Certo, lo avverto ed è molto più gratificante trasmettere la mia passione anziché limitarmi a portarla in giro. Quando qualcuno mi rivela che grazie a me ha scoperto una determinata band o un genere musicale o un aneddoto storico, non posso negare di essere entusiasta. E’ importante dare il proprio contributo e influenzare chi è agli inizi. Anche nei miei spettacoli cerco di inserire delle citazioni o dei rimandi alla musica e, proprio per questo, magari qualcuno ha voglia di approfondire. E’ così che funziona, ed è incredibilmente gratificante ed entusiasmante.
In un suo famoso libro Stephen King, attraverso il personaggio principale, racconta di come, tornando indietro nel tempo, se avesse potuto cambiare un avvenimento storico avrebbe scongiurato la morte di Kennedy. Se potessi tornare indietro nel tempo, quale musicista salveresti?

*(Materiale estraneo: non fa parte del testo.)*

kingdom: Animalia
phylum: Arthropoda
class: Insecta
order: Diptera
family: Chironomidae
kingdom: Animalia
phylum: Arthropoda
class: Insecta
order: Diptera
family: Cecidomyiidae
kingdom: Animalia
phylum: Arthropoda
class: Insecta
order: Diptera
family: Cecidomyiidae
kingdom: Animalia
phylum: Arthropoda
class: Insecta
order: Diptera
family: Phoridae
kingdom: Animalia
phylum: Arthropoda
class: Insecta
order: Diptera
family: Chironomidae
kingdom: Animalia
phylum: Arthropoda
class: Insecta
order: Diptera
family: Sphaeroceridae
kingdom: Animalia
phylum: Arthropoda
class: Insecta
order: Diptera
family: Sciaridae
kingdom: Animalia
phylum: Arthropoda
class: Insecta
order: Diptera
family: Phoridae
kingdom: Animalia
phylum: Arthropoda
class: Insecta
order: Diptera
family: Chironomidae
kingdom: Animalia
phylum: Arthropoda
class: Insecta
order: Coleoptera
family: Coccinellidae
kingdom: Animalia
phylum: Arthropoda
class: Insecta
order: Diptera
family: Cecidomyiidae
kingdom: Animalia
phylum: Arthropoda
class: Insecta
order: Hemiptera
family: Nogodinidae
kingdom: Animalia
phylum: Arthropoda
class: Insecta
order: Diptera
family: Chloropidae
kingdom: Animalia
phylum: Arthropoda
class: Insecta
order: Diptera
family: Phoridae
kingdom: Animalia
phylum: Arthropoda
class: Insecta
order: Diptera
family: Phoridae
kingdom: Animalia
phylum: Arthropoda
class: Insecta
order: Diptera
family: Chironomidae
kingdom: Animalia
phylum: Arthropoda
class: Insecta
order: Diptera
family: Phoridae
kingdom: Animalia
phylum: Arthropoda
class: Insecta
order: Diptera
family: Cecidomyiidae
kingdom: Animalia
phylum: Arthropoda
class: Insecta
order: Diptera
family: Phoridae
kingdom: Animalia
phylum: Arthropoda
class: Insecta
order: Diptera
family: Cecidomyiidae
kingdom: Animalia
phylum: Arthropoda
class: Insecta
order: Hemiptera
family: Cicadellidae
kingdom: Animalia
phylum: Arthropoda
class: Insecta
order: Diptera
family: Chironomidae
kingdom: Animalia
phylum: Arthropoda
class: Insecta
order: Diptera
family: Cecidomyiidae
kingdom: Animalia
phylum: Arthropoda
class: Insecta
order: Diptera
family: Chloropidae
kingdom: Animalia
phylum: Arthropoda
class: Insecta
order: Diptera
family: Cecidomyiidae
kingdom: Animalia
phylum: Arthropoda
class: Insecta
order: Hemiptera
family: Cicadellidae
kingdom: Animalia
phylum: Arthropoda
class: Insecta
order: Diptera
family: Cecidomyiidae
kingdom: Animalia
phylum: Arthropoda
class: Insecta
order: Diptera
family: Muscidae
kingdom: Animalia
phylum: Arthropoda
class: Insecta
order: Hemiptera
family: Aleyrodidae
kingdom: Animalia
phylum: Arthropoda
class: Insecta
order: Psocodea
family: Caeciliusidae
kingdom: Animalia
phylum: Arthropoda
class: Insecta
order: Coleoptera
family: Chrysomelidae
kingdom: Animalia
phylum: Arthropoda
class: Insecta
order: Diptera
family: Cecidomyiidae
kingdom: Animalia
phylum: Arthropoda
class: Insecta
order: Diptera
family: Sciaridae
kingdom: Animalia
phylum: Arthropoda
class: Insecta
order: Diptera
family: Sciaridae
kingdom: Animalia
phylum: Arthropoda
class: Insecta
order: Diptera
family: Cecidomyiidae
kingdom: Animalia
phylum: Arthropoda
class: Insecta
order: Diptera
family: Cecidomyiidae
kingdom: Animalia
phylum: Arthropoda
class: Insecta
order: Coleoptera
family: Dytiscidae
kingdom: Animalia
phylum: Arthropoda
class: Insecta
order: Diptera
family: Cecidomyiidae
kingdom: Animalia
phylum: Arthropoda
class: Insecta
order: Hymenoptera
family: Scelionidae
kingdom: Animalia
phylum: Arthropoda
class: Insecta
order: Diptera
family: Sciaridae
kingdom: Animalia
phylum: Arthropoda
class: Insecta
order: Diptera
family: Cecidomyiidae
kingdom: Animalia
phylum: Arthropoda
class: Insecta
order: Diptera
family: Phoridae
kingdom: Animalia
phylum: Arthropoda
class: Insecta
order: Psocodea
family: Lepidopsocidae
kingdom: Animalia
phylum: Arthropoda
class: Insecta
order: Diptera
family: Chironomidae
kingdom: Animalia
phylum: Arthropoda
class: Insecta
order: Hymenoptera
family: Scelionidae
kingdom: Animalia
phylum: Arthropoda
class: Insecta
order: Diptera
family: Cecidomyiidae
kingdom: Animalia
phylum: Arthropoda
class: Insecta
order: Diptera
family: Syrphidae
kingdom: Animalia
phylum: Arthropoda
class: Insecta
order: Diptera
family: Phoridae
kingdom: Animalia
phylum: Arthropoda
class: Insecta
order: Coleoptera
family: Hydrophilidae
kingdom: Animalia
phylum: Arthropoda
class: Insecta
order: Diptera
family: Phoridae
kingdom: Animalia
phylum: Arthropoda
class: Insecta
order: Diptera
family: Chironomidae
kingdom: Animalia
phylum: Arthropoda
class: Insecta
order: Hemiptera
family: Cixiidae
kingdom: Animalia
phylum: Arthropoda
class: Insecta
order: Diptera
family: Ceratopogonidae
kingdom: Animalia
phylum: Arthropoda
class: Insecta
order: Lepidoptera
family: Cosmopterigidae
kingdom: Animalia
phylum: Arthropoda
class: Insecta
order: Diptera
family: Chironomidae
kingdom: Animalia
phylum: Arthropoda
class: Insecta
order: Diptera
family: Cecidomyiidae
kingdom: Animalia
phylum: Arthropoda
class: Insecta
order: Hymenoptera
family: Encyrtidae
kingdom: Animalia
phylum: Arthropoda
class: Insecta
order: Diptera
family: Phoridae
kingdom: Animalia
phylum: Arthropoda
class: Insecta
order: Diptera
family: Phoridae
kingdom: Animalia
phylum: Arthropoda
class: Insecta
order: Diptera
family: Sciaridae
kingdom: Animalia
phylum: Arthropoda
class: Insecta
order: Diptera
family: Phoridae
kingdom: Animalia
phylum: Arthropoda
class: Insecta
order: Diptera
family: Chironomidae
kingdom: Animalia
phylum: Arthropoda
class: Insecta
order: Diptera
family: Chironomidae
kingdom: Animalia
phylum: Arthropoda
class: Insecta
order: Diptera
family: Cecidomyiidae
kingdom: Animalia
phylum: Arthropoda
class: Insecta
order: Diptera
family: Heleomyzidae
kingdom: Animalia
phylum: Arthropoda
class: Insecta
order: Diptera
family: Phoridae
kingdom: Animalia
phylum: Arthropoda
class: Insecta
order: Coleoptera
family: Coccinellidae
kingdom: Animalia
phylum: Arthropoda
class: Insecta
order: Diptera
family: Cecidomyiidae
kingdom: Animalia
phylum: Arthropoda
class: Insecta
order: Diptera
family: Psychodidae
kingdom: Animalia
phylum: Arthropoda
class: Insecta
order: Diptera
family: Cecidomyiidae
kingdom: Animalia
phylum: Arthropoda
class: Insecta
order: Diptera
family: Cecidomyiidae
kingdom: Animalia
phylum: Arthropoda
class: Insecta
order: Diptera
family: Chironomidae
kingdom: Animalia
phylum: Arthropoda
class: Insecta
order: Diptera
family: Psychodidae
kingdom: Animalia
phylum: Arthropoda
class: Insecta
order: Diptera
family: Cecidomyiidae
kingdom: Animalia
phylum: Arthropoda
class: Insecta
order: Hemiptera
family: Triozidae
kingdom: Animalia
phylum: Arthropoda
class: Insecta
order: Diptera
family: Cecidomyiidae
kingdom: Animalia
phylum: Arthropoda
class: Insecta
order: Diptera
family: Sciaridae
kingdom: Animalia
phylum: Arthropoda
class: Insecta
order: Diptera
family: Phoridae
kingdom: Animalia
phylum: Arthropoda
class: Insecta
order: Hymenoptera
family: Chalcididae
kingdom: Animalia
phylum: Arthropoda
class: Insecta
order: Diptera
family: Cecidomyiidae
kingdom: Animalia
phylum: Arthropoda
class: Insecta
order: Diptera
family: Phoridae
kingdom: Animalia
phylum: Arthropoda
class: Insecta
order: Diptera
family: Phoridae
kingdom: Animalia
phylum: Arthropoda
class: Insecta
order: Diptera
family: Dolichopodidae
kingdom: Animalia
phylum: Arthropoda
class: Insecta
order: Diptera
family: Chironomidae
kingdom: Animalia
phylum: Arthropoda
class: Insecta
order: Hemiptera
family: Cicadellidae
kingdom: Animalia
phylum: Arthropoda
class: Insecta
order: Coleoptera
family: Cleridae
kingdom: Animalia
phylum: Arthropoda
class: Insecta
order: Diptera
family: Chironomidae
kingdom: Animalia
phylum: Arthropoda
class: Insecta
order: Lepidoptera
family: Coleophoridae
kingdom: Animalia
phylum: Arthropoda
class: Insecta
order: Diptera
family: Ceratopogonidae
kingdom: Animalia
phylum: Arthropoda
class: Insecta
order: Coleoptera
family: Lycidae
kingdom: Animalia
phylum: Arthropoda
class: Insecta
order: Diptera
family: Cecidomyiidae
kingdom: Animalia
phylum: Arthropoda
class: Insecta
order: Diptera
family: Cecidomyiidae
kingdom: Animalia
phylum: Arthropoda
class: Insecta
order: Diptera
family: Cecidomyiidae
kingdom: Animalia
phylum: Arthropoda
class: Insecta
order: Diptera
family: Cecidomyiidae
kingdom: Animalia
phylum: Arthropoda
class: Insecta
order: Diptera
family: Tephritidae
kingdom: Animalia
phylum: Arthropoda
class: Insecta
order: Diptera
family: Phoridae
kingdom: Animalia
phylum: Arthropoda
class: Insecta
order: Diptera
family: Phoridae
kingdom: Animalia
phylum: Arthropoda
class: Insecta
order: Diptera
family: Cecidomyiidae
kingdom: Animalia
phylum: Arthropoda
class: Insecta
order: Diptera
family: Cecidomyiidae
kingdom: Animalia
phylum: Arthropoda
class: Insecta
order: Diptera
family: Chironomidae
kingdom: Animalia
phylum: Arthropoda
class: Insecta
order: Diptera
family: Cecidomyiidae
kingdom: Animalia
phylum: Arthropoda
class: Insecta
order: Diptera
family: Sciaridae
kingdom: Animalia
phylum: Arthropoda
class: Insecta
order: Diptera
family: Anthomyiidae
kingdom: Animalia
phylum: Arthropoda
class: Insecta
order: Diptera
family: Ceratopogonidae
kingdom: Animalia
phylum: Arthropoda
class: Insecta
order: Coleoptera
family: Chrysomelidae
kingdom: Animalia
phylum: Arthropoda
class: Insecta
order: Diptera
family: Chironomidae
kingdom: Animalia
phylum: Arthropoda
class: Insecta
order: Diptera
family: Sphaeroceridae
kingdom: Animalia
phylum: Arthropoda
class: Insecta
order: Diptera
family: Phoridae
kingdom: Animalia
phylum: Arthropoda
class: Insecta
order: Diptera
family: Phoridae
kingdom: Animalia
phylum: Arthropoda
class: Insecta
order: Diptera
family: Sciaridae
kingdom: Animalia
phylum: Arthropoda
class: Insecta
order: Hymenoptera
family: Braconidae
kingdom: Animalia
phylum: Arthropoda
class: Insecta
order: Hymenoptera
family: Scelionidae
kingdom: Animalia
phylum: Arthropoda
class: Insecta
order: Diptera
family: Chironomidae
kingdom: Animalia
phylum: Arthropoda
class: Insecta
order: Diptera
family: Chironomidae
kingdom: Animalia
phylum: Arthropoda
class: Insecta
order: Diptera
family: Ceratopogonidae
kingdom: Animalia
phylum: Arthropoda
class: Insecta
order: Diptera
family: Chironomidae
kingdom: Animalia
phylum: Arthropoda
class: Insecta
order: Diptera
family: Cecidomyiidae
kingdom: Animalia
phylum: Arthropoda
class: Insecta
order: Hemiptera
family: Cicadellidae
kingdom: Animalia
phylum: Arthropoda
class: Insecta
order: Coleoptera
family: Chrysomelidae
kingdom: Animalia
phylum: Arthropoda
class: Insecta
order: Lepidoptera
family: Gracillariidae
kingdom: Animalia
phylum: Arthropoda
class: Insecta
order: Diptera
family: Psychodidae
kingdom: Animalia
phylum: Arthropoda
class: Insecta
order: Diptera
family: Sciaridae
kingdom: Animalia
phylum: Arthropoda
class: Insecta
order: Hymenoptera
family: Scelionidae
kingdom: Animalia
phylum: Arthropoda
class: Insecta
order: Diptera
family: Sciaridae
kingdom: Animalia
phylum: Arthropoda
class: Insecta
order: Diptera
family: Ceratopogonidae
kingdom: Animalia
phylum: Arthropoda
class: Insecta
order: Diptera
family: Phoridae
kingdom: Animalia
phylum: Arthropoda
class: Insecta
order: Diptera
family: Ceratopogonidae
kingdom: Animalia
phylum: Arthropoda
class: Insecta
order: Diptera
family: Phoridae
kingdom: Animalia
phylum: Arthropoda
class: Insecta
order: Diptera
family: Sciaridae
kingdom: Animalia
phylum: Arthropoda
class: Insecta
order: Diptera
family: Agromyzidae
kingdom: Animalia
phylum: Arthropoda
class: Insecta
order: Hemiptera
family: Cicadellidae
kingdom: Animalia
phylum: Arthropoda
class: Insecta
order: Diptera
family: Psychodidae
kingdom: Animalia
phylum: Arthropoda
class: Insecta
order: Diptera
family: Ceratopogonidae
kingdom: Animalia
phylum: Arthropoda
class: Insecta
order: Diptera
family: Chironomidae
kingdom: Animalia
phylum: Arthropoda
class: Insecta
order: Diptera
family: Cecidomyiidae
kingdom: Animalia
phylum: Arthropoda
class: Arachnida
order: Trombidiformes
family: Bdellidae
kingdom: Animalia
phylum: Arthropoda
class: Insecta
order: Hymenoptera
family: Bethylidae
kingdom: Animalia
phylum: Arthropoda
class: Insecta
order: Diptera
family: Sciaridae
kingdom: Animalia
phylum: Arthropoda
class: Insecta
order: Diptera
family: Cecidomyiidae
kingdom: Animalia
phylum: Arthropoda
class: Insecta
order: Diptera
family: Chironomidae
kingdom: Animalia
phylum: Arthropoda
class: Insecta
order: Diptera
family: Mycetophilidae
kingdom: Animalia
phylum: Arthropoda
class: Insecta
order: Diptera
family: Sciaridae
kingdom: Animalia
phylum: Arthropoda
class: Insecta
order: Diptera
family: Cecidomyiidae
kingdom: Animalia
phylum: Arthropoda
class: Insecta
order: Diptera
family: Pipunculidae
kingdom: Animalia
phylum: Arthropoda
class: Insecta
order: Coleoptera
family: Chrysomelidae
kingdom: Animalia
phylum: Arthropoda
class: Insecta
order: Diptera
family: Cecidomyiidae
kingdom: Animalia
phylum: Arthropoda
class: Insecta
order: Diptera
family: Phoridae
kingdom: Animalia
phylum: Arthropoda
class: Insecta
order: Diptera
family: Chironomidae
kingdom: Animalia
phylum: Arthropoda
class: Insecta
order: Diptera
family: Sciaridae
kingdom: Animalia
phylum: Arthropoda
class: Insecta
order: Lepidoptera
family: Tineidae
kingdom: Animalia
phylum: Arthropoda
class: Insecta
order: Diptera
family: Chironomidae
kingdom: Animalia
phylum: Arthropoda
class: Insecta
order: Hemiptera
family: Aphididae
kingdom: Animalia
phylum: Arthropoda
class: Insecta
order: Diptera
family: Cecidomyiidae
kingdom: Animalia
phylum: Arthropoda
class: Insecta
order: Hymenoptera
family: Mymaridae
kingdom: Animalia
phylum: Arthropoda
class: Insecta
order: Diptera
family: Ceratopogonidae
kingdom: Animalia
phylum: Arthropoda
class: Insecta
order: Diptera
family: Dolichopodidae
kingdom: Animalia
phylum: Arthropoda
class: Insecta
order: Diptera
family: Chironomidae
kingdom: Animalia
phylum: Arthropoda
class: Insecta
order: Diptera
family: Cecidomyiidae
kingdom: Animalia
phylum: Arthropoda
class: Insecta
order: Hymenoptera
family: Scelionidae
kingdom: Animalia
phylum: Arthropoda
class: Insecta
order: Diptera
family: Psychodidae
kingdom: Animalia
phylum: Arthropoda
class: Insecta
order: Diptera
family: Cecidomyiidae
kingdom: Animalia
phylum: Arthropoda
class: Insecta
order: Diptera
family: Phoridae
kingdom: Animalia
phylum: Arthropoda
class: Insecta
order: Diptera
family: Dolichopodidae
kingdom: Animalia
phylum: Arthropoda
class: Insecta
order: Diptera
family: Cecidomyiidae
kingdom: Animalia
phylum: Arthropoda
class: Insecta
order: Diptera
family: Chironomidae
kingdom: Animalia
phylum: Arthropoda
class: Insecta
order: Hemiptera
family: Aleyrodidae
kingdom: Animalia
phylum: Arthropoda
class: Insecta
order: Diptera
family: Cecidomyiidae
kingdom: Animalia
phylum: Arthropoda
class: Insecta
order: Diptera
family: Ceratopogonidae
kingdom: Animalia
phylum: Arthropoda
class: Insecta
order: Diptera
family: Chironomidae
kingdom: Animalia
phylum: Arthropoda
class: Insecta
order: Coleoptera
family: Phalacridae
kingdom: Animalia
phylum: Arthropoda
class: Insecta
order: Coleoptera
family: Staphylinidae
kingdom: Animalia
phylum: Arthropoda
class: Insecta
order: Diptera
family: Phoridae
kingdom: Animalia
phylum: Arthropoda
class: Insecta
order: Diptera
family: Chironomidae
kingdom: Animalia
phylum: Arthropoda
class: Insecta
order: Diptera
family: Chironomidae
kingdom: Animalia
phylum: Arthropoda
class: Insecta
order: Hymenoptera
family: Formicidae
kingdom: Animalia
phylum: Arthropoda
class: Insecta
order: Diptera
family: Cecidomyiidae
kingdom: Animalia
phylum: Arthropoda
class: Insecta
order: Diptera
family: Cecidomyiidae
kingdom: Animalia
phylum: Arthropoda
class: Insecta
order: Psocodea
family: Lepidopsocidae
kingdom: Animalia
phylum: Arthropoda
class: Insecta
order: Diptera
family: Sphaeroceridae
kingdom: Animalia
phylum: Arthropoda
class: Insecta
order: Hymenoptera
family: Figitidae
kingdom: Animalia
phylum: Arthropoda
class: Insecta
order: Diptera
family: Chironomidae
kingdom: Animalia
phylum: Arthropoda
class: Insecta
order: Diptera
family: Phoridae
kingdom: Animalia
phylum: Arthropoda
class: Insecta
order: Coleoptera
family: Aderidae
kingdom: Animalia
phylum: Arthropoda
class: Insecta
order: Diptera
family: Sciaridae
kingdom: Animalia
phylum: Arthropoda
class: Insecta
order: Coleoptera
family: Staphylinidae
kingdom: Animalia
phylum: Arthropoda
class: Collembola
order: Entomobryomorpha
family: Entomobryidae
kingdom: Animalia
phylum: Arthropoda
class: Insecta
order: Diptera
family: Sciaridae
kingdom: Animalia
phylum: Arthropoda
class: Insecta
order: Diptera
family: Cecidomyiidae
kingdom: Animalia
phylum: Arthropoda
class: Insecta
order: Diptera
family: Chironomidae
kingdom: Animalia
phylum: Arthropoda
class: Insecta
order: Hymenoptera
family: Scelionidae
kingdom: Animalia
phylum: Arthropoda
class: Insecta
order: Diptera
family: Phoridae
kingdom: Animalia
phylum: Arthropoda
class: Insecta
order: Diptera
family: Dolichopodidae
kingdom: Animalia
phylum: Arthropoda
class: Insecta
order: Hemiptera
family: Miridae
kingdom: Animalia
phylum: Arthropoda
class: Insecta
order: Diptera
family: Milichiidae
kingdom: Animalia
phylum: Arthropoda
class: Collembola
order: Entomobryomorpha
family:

Probabilmente Buddy Holly di cui mi piacerebbe scongiurare la dipartita avvenuta troppo presto, a soli 23 anni. Secondo me avrebbe composto ancora numerose pagine memorabili della musica. In quei pochi anni in cui si è esibito è stato un grandissimo innovatore, partorendo canzoni che già all’epoca suonavano straordinariamente geniali. Lui più di tutti, indubbiamente.
Ultima domanda, la più difficile: chi scegli tra Elvis Presley e Johnny Cash?
Eh…(ride, ndr). Ho conosciuto il rock n’roll attraverso “American Graffiti” e mi sono innamorato di Buddy Holly, Jerry Lee Lewis, Chuck Berry e poi sono arrivato a Elvis Presley che mi è piaciuto molto nei primi anni alla Sun Records e solo qualcosina di quanto scritto nel ’56 e negli anni a venire. Riconosco in lui il ruolo di spartiacque. E’ grazie a lui che molti giovani hanno iniziato a credere nel sogno del rock n’roll. Anche se non è stato necessariamente il primo, è stato quello che più di tutti ha influenzato. Johnny Cash, a sua volta, è stato un pioniere, ha anticipato Bob Dylan nella canzone di protesta, veicolava messaggi forti, anche nel periodo in cui vi era la ricerca della spensieratezza ha esplorato il lato più oscuro dell’essere umano. Alla luce dei fatti direi Johnny Cash, anche perché Elvis l’ho sempre visto un po’ troppo confezionato, a partire dal ’56 con il passaggio alla RCA. Era un rock n’roll troppo vincolato, anche managerialmente.
Nel dubbio, quindi, Buddy Holly è “The King Of Rock n’Roll”?
Ora mi chiedi proprio troppo, non te lo so dire (ride, ndr). Ci vediamo al Summer Jamboree dove sarò presente il 4, l’8 e il 9. Ciao ragazzi, rock on!